The National Film and Sound Archive of Australia (NFSA) has updated its collection search website, installing ‘vector’ capabilities rather than traditional methods of retrieving data in efforts to ease finding information. 

National Film and Sound Archive of Australia unlocks collection

The archive organisation implemented MongoDB Atlas vector search entity recognition called LangChain, deploying a production-ready search API on AWS said Shahab Qamar, software engineering manager at the NFSA.

Speaking at a recent AWS Summit in Sydney, Qamar said the work focused on extracting knowledge from NFSA's audiovisual collection at scale using the new capabilities. 

“We're growing at about one petabyte a year; we have eight petabytes so far in our collection. 

“The NFSA has three main objectives. We collect, we preserve and we share,” Qamar said. 

The Australian audiovisual archive aims to preserve news documentaries, movies, films, VR content plus social media posts and employs specialised staff and systems “that grab all this material and preserve it.”

As an example, under the new platform, Qamar pointed to the Australian movie Mad Max Fury Road which would be considered the “main item” under the new search function. 

“We call it the title version …everything gets catalogued under the main title, which is the main work of art.

“Then at the bottom, we have information about where that item is. It's something called the FRBR model in the archiving universe.

“The title is your overarching category of what is it that you've collected – ‘version’ is a more specific version of that and ‘media’ is where that item is.”

He said “All of that is put into relational database” allowing users to search the collection against the data. 

“All this metadata we have, we used to have a collection search website, built in 2012, it was really, really old. 

“As soon as I saw that it was best viewed in IE6 [Internet Explorer 6], we decided to rebuild it as soon as possible. 

“We started looking for the fastest way to build a full-text search website, we looked at a few vendors and landed on MongoDB Atlas. 

“The main thing with full-text search was the full-text search - needed the ability to have facets, relevance-based search results and pagination. 

“We wanted to get there as quickly as possible. MongoDB Atlas allowed us to do that, because the database is fully managed, easy to deploy on an auto scale.

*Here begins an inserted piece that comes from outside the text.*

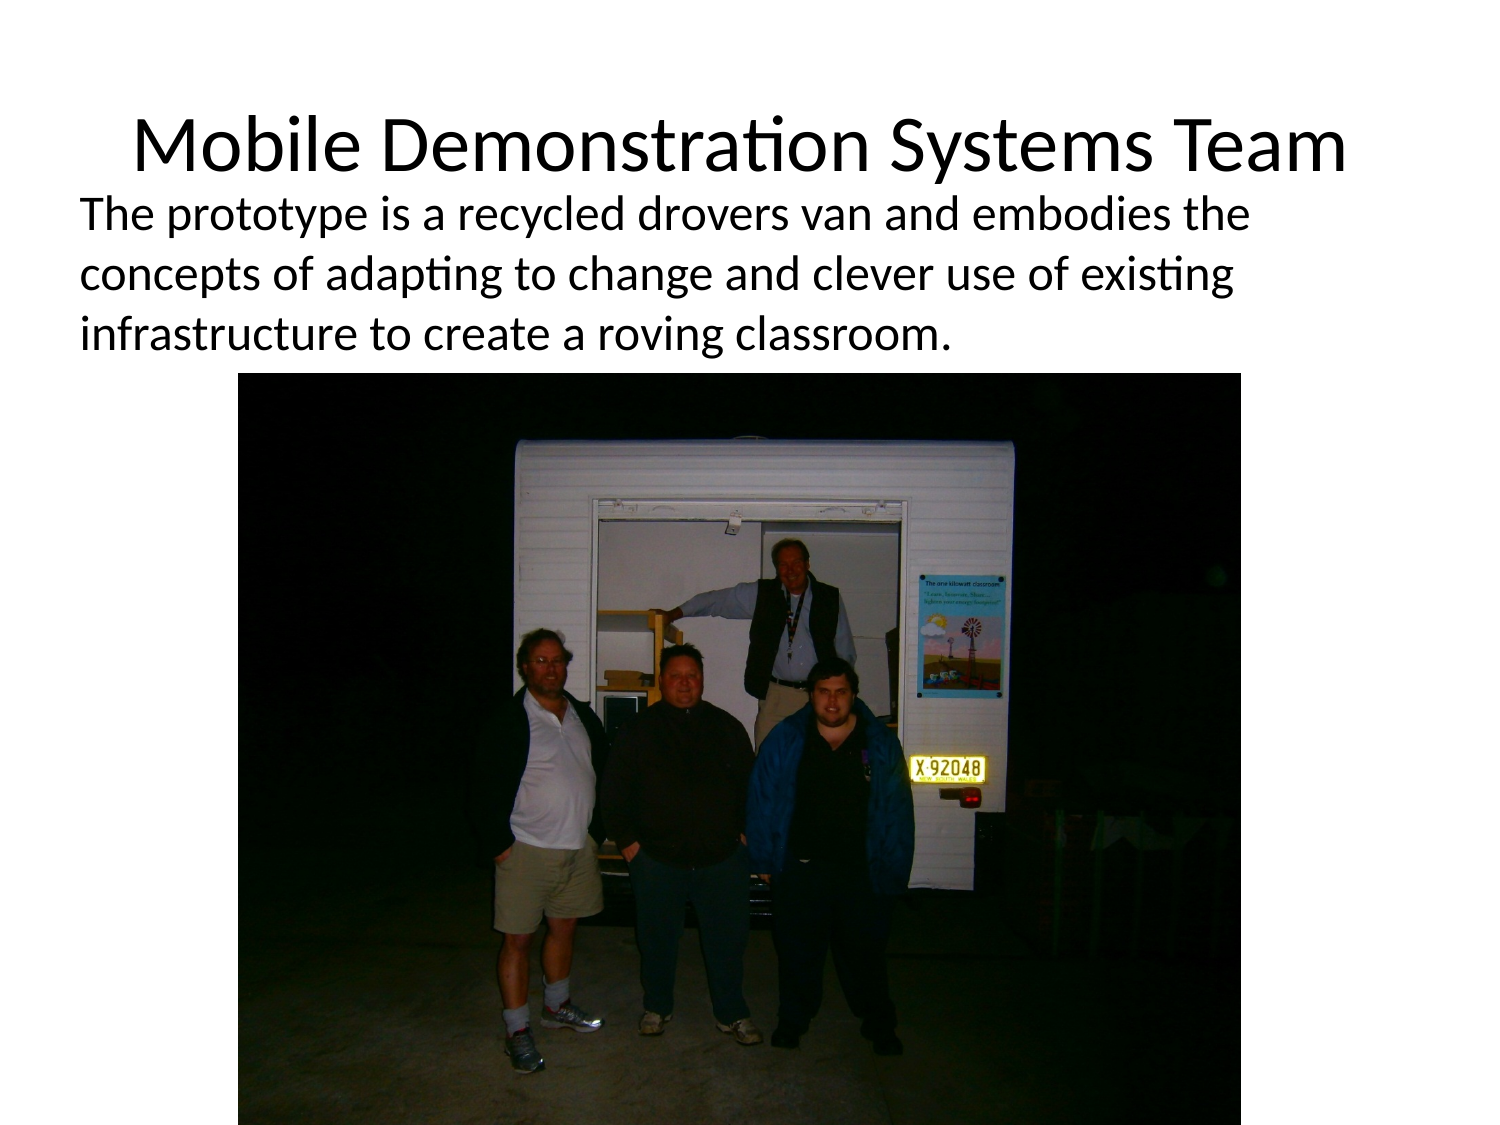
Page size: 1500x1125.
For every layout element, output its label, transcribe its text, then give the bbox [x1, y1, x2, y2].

text_box The prototype is a recycled drovers van and embodies the concepts of adapting to change and clever use of existing infrastructure to create a roving classroom. [64, 172, 1447, 368]
picture [237, 373, 1241, 1125]
title Mobile Demonstration Systems Team [75, 45, 1425, 172]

It has a mature developer experience, search transactions, analytics, all in one platform and it's also easy on the bank. 

“And with a small team like ours, we don't have time to manage infrastructure, we just want to build applications.”

Qamar said the NFSA is now looking to build an Australian English-specific model that is based on an “open-source transformer, base foundation model” to help with its vector search functions. 

He explained the team will look at crowdsource transcriptions and use this data to “fine tune” its model.

“We have partnerships with our indigenous partners because there are many languages that are at risk of being lost forever and there's wisdom in those languages.”

He added this too will be open-sourced and are also “working towards doing Named Entity Recognition [NER] using spaCey and gliNER models.” 

“We're also hoping to visualise all of that using Nomic Atlas, it lets you visualise your embeddings using this beautiful layout, so you can see what you don't know that you don't know,” Qamar said.